O vulcão Etna, localizado na região sul da Itália, voltou a entrar em erupção na noite deste domingo (1º), lançando colunas de fumaça e cinzas que ultrapassaram mil metros de altura. De acordo com o Instituto Nacional de Geofísica e Vulcanologia (INGV), a atividade sísmica se intensificou durante a madrugada desta segunda-feira (2) e segue sem previsão de trégua.
A cidade mais próxima do Etna é Catânia, situada na base do vulcão. Com o aumento da atividade, o município entrou em alerta vermelho, embora o aeroporto local siga operando normalmente. Catânia também abriga o observatório astrofísico que monitora os sinais da montanha em tempo real.
Vídeos gravados por turistas mostram o momento em que o vulcão expele nuvens de cinzas em meio a correria de pessoas que tentavam se afastar do local. A última grande erupção do Etna havia ocorrido em 1669, causando destruição em diversas cidades próximas.

Até o momento, as autoridades italianas não registraram vítimas nem danos significativos às residências. No entanto, especialistas alertam para os perigos dos gases tóxicos liberados, que podem provocar problemas respiratórios, além da exposição às cinzas, que causa irritações nos olhos.

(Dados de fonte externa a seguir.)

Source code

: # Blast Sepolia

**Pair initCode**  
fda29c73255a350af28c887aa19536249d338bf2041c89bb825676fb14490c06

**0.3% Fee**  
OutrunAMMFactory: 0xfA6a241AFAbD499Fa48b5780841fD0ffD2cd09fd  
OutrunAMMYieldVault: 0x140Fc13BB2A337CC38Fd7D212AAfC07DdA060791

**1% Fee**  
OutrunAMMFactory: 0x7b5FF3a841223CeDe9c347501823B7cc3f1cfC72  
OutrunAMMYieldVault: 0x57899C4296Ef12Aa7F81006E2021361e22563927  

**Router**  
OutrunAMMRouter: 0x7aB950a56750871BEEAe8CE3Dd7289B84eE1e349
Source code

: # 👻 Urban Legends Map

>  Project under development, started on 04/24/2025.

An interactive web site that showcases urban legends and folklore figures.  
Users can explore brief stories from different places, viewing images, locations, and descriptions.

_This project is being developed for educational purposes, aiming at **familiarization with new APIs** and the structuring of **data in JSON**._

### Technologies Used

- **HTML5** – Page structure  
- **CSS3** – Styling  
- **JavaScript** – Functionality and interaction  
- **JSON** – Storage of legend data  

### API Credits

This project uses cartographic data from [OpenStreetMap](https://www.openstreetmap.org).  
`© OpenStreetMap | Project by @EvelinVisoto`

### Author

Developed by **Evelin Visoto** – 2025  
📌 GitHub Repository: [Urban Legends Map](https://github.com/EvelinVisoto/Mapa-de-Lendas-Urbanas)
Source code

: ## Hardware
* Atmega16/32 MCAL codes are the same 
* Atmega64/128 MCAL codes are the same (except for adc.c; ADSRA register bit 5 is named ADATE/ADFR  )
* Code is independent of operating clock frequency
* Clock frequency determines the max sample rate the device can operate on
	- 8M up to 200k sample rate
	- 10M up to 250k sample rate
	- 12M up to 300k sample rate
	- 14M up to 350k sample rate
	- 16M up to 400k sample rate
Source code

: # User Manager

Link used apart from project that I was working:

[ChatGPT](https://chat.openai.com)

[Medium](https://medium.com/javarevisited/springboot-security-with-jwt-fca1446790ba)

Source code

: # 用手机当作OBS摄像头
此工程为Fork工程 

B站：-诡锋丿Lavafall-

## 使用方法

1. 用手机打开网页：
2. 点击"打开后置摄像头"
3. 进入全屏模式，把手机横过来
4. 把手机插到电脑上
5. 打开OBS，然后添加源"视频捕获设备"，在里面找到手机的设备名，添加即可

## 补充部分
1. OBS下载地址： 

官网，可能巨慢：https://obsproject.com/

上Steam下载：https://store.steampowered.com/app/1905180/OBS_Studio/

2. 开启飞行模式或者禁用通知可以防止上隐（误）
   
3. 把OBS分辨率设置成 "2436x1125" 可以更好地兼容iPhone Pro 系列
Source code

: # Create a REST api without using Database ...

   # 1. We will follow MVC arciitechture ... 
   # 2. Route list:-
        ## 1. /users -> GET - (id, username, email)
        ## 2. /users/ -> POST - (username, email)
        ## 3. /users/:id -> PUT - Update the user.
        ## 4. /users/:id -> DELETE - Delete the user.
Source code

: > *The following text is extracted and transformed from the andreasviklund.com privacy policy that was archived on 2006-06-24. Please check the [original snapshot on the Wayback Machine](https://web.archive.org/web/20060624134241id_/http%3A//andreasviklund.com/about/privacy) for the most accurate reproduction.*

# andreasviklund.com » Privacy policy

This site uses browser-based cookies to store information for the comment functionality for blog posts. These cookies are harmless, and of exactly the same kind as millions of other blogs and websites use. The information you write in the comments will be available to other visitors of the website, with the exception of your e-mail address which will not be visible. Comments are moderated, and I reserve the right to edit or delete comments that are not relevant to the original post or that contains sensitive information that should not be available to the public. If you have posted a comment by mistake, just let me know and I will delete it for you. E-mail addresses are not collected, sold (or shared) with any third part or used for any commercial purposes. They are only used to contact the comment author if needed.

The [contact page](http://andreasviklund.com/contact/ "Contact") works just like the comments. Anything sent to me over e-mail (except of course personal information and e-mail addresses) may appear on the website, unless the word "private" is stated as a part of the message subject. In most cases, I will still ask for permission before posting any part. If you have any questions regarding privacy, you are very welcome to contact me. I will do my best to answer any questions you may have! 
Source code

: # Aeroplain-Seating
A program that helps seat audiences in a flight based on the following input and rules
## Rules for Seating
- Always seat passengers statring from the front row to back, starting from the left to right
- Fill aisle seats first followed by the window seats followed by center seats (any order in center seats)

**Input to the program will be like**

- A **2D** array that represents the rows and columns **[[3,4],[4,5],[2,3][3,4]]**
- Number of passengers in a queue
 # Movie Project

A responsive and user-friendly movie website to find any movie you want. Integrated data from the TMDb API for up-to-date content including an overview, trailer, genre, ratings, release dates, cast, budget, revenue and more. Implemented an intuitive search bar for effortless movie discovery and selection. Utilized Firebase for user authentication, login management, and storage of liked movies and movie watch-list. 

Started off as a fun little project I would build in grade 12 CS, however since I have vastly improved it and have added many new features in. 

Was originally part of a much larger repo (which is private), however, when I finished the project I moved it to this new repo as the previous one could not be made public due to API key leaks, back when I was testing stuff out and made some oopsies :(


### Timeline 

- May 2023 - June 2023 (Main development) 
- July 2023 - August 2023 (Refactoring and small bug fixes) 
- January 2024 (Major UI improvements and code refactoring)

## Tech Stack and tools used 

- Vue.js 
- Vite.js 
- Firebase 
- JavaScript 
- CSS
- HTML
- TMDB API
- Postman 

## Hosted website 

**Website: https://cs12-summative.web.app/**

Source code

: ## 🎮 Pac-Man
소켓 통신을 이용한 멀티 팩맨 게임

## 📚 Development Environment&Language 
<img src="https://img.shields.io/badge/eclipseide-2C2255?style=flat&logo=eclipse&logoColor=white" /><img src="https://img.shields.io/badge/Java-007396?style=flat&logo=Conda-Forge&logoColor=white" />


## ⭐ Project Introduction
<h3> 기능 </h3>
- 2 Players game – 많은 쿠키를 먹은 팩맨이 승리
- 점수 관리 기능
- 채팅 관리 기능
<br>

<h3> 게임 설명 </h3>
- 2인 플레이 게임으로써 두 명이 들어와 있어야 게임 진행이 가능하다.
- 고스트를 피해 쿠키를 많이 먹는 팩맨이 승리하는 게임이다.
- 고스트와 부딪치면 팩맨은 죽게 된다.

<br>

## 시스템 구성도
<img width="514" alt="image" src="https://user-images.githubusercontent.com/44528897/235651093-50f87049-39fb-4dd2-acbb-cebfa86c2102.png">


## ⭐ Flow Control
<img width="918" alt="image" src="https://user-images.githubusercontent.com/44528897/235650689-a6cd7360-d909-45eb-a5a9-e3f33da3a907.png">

“Chamamos o Etna de mãe”, diz morador
Apesar do risco, os moradores de Catânia desenvolvem uma relação única com o vulcão. Em entrevista especial ao portal UOL, o prefeito Salvo Pogliese explicou como a população lida com a constante possibilidade de erupções.
“Nossa relação com o vulcão é ancestral e nossa identidade é moldada por ele. Aqui é possível, em apenas uma hora, sair das pistas de esqui no Etna e chegar à praia. Essa montanha nos oferece paisagens únicas”, afirmou.
A montanha, como é chamada localmente, também atrai turistas e moradores para trilhas, esqui e passeios de bondinho. Quando a atividade vulcânica permite, é comum ver grupos caminhando por trilhas que alcançam cerca de três mil metros de altitude.
Dario Musumeci, que vive em Catânia, contou que os moradores não veem o Etna com medo, mas com respeito e afeto. “Para quem é de fora pode parecer assustador viver perto de um vulcão tão ativo. Mas para nós, que nascemos aqui, é natural. Chamamos o Etna de ‘mãe’, e sabemos que, como toda mãe, às vezes ela fica brava. A convivência com ela é parte da nossa vida”, disse.
O Etna é o vulcão ativo mais alto da Europa, com 3.324 metros de altura, e foi reconhecido como Patrimônio Mundial da Unesco em 2013. Sua história eruptiva documentada já soma mais de 2.700 anos.